Märkte / Emerging Markets

Flash PMI in China weiter in Kontraktion

Gemäss ersten Daten von HSBC ist der Ausstoss des chinesischen Industriesektors im Juli auf ein Elfmonatstief gesunken.

In China schwächt sich der Industriesektor weiter ab. Für den Juli zeigt der heute morgen veröffentlichte HSBC (HSBAl 5.32 +1.18%) Flash PMI einen Wert von nur noch 47,7. Das ist zum dritten Mal in Folge ein Wert unter 50, was auf eine Kontraktion der verarbeitenden Industrie in China deutet. Der definitive HSBC PMI im Juni notierte 48,2, der offizielle Einkaufsmanagerindex PMI für den Industrieausstoss befand sich mit einem Wert von 50,1 gerade noch in der Wachstumszone.

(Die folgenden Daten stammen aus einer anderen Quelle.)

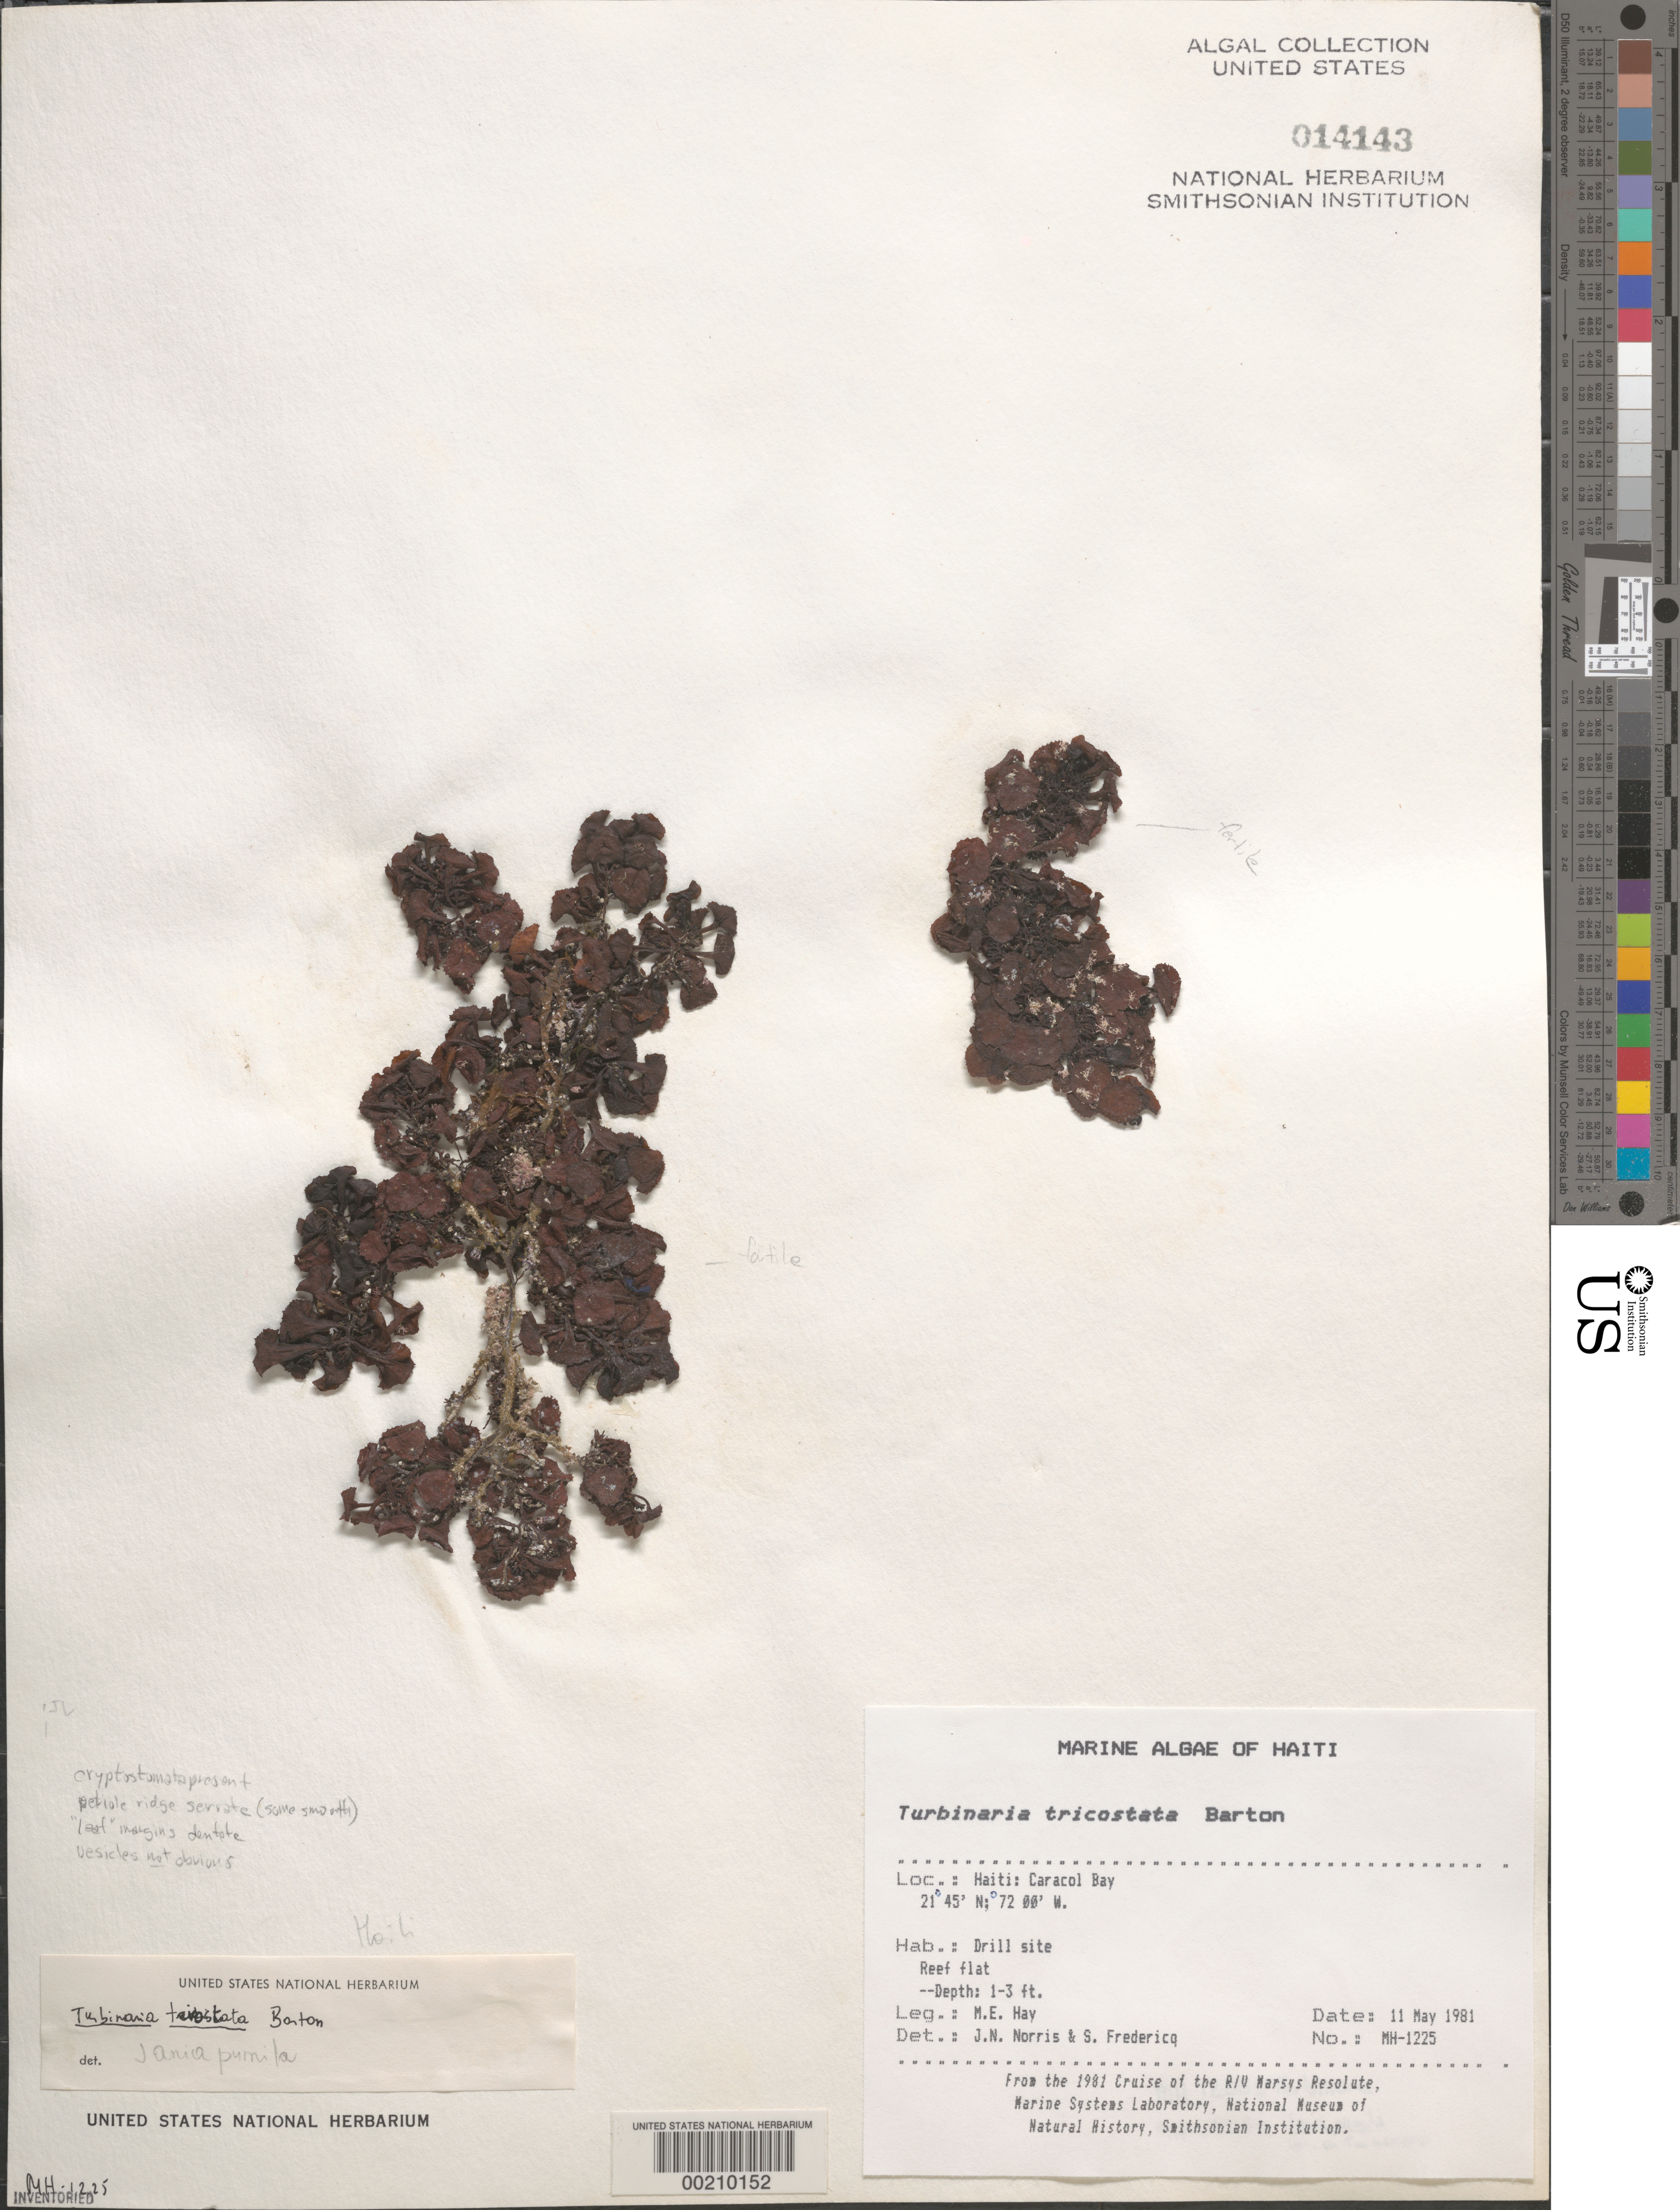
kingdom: Chromista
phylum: Ochrophyta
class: Phaeophyceae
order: Fucales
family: Sargassaceae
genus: Turbinaria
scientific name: Turbinaria tricostata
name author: E.S. Barton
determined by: Norris, J. N.; Fredericq, S.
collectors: M. E. Hay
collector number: MEH-1225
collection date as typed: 11 May 1981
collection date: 1981-05-11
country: Haiti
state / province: Nord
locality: Caracol Bay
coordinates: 21 45'N, 72 00'W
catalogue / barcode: US 14143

Der Flash PMI berücksichtigt bereits gegen 90% der 430 von HSBC erfassten Unternehmen, darunter viele kleine und mittelgrosse Betriebe. Für den offiziellen PMI befragt das nationale Statistikbüro rund 3000 Unternehmen in 21 Sektoren, mit Schwerpunkt auf den weniger zyklischen grossen Staatsbetrieben.

 Weniger neue Aufträge

Der Flash PMI zeigt das tiefste Niveau seit August 2012 und bestätigt den Abwärtstrend der meisten Konjunkturindikatoren. Der Gesamtoutput fiel auf ein Zehnmonatstief. Grund für die weitere Abschwächung der Industrieleistung sind weniger neue Aufträge, ein rascherer Lagerabbau sowie eine Verschlechterung der Situation am Arbeitsmarkt. Der Subindex Beschäftigung fiel auf 47,3, den tiefsten Wert seit März 2009. Bei den Exportaufträgen ist trotz neuerlichem Rückgang eine Stabilisierung zu erkennen. Die Preise schwächten sich ebenfalls etwas langsamer ab als im Monat zuvor.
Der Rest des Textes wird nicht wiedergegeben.